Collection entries
————————
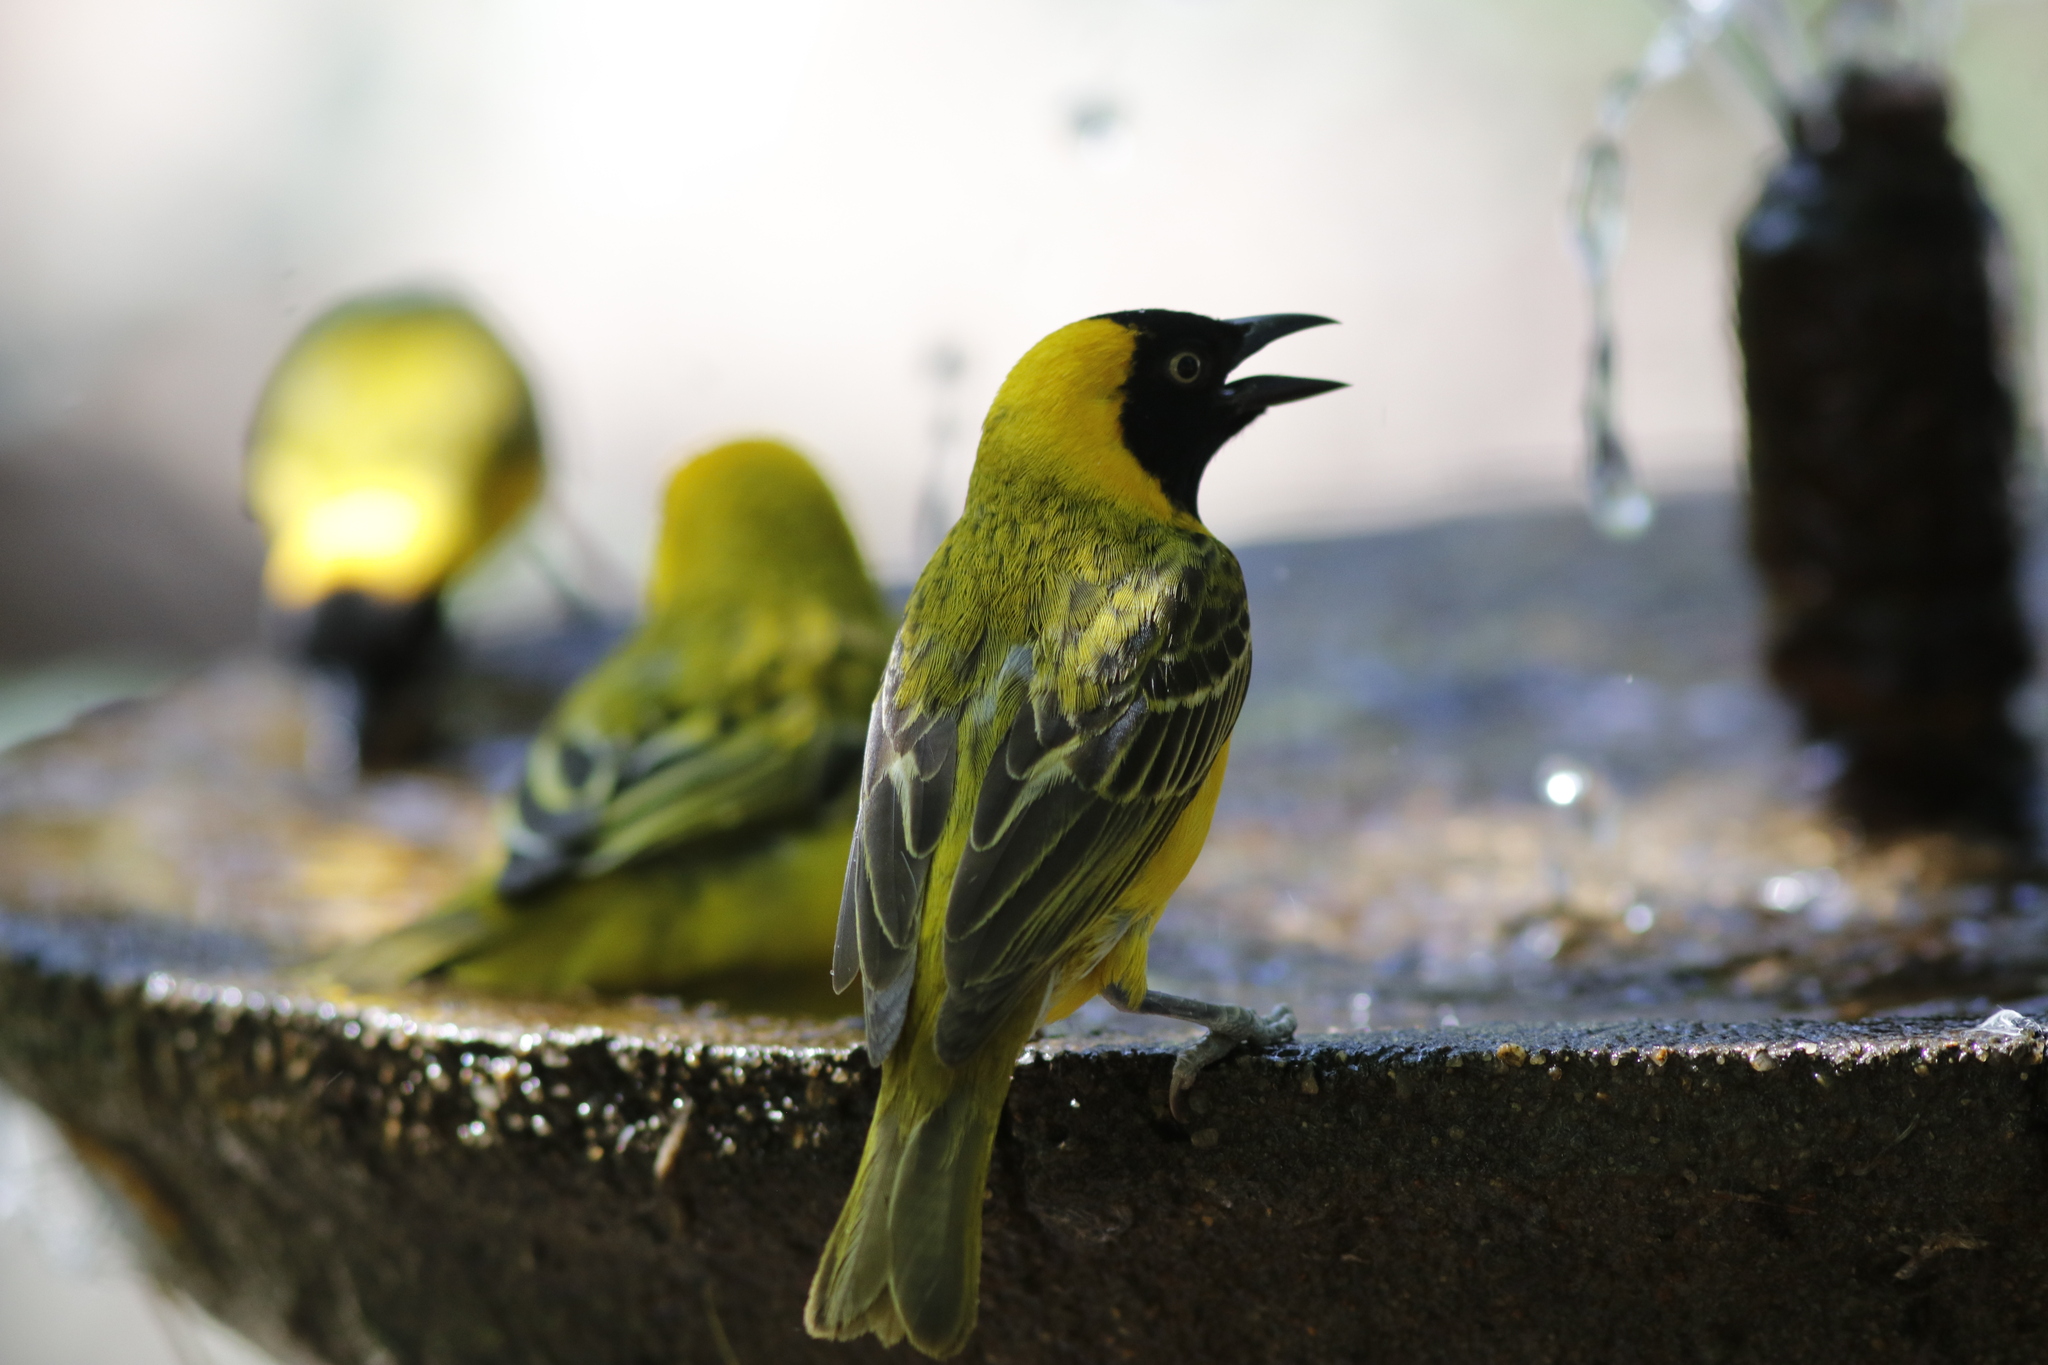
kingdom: Animalia
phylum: Chordata
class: Aves
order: Passeriformes
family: Ploceidae
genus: Ploceus
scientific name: Ploceus intermedius
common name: Lesser masked weaver
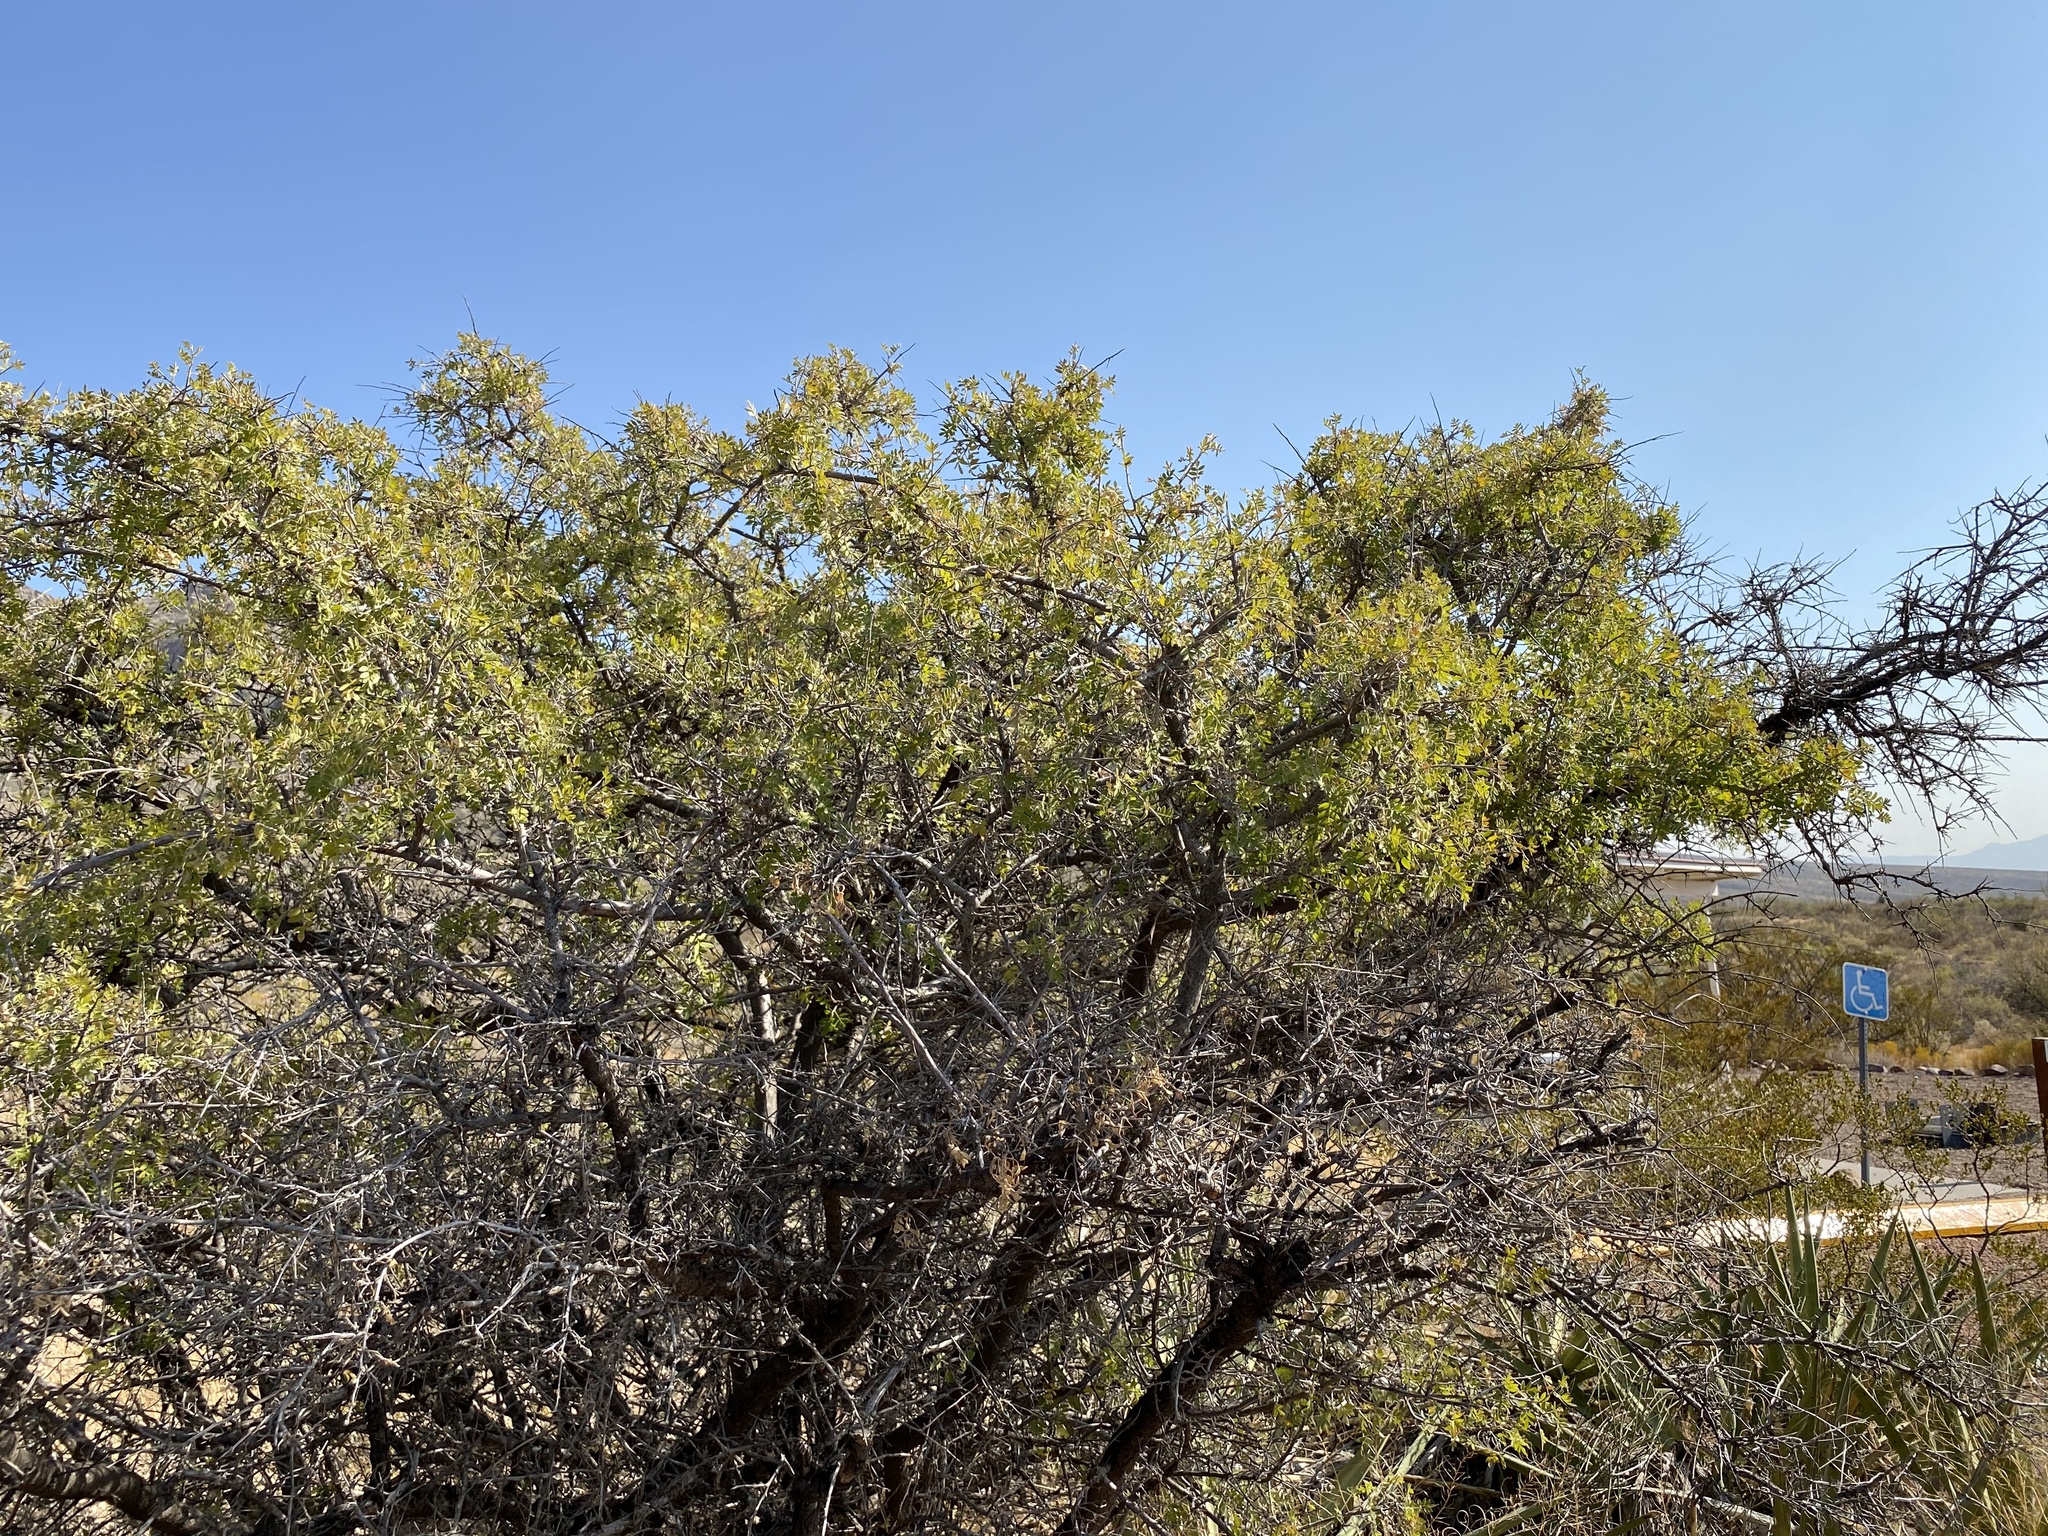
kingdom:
————————
Render every line of the data above as a numbered list, skipping any blank lines. Leave the pictures out of your answer.

1. kingdom: Animalia
2. phylum: Chordata
3. class: Aves
4. order: Passeriformes
5. family: Ploceidae
6. genus: Ploceus
7. scientific name: Ploceus intermedius
8. common name: Lesser masked weaver
9. kingdom:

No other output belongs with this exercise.